My husband – Tony (left) with his twin brother Adam. Both are internal medicine residents at the University Nebraska Medical Center.

A backyard bar-b-q this Memorial Day weekend with two third year resident physicians – one being my husband and another my brother-in-law (twins who coincidentally (or by design?) have chosen the same career path – see inset picture) prompted a somewhat unique although not unusual conversation considering the company involved: What was everyone’s opinion on life saving measures?

My soon to be (need I say wonderful?) sister-in-law (see below picture showing off the new ring) stated that she wanted all means taken to continue life saving support and that she would want the same for her resident husband. 


My brother-in-law, Adam, with his new fiancé, Kristen. Kristen also works at the University Nebraska Medical Center.

Looking somewhat perturbed by this declaration, my brother-in-law turned to my husband and said that he would trust only my husband to make those types of decisions for him.  And, despite my best assurances that he could trust me with this decision, my husband repeated this same declaration – not to me – but to his brother! 

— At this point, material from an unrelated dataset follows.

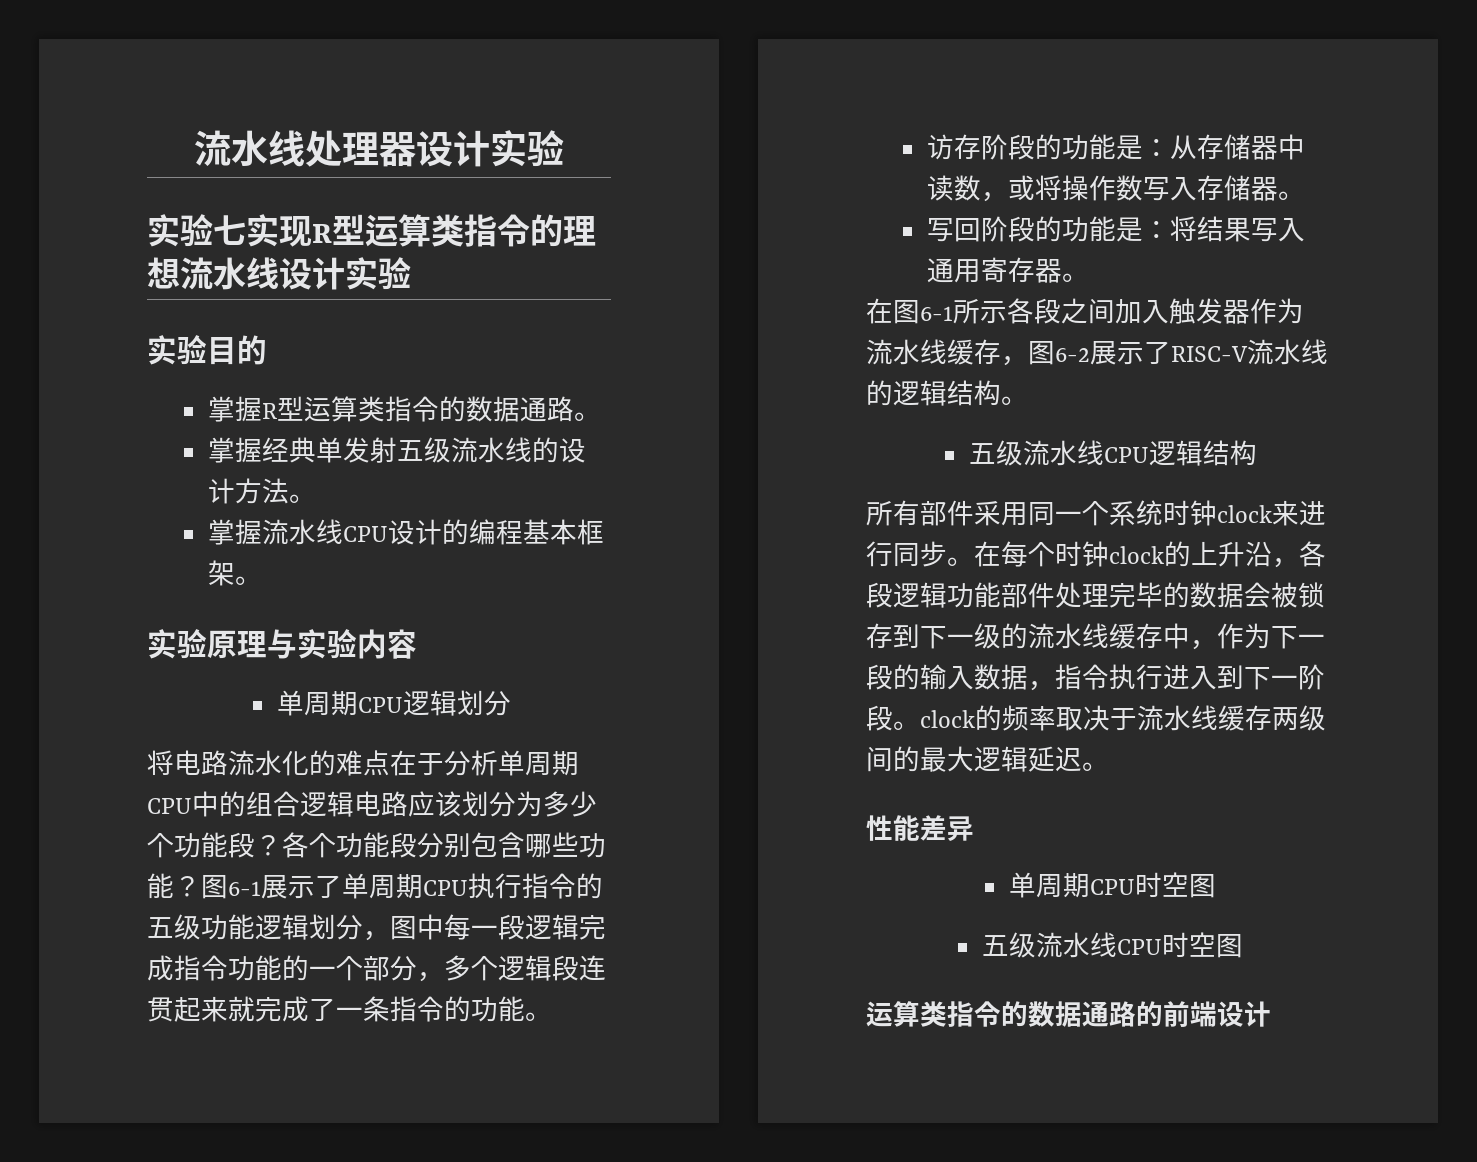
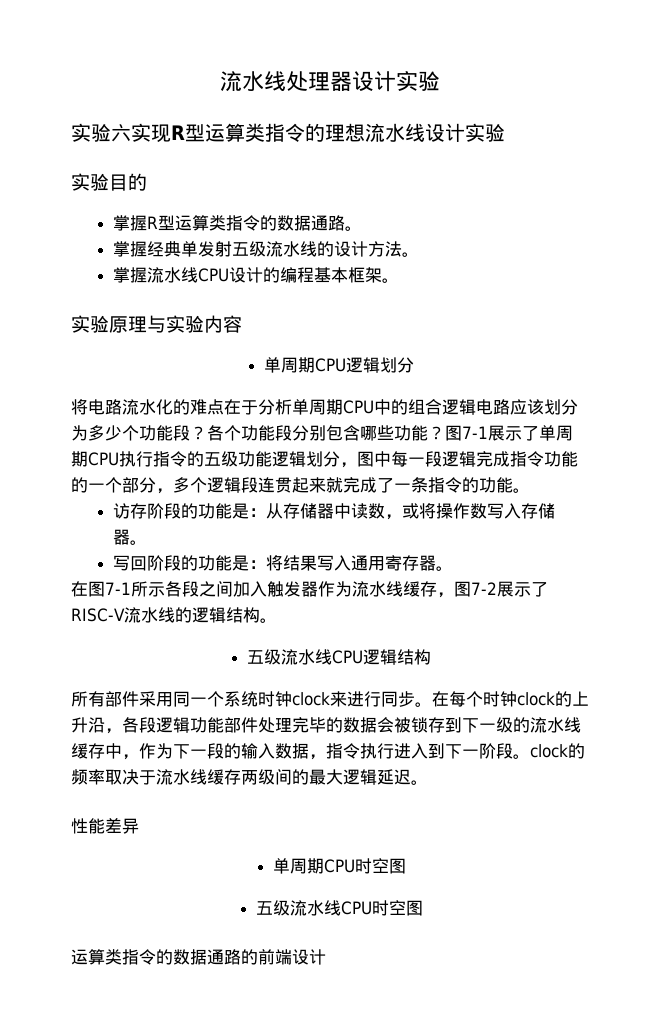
[213,215,246,245] 七 -> [111,124,131,142] 六
[228,881,261,896] 6-1 -> [462,426,488,439] 7-1
[920,306,953,321] 6-1 -> [105,582,131,595] 7-1
[1055,348,1090,362] 6-2 -> [471,582,497,595] 7-2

Although feathers may have been slightly ruffled due to the apparent lack of trust in me and my future sister-in-law’s end of life decision making capabilities, distrust amongst physicians pertaining to life saving measures is apparently nothing new.  A decade long survey by Joseph Gallo of John Hopkins, the results of which are displayed in the below chart, shows what doctors really think about life saving care.  Doctors were given the scenario of “irreversible brain injury without terminal illness” and were then asked what types of treatment they were open to receiving.  chart for doctors


Chalk it up to training and/or the difficult situations doctors witness first hand – the results from this particular study found that when facing irreversible brain injury, doctors don’t want any type of treatment – other than pain meds.   

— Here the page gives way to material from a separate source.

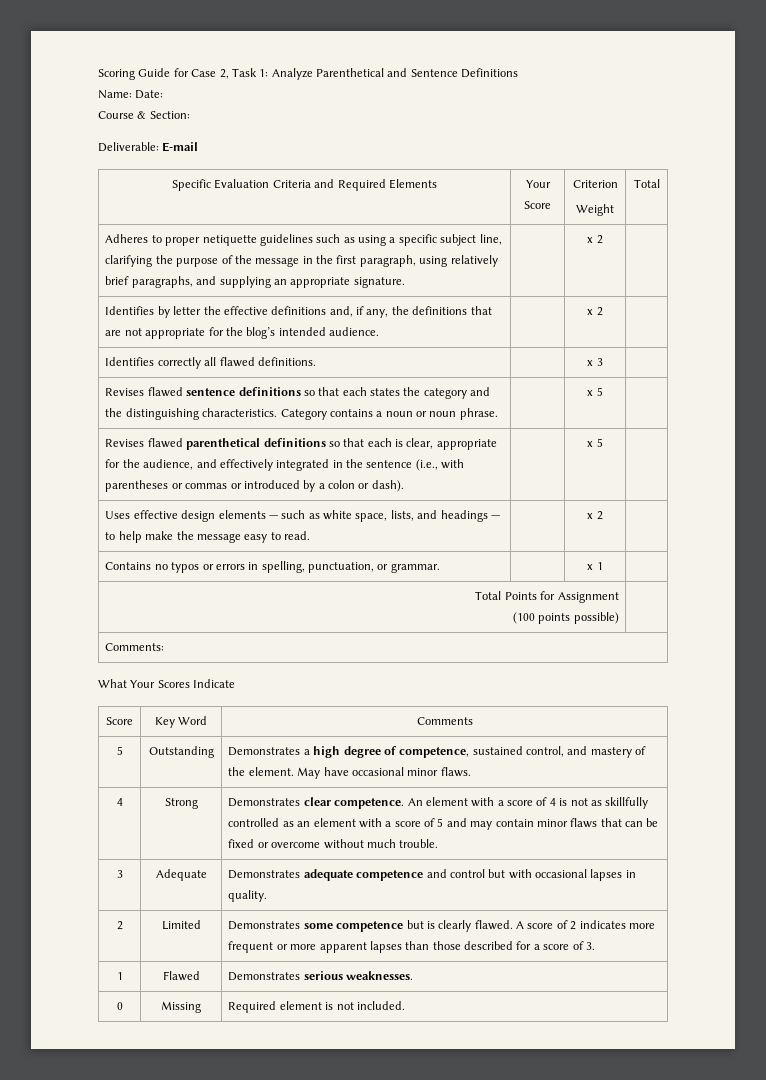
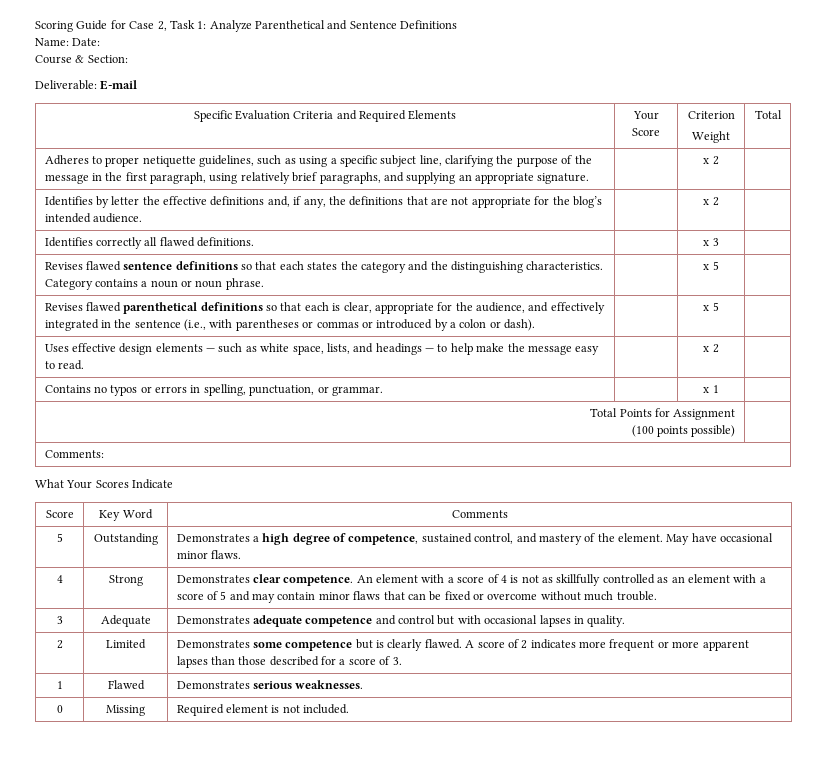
[259,234,313,246] guidelines -> [199,155,255,167] guidelines,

This sentiment has been more recently addressed by Dr. Ken Murray, a Clinical Assistant Professor of Family Medicine at USC, who has written articles on the apparent gap between the treatment we want doctors to do for us, and the treatment doctors want done for themselves.  According to Dr. Murray, end of life treatment is an “easy” choice to make for most physicians:

“If there is a state of the art of end-of-life care, it is this: death with dignity. As for me, my physician has my choices. They were easy to make, as they are for most physicians. There will be no heroics, and I will go gentle into that good night.”

So, in the light of the above, I guess I won’t take it too personally when my husband would prefer that his brother and fellow physician make this type of difficult decision.   However, because he is married to an attorney, he would be well advised to execute a Health Care Power of Attorney and Advance Directive to ensure his wishes are met.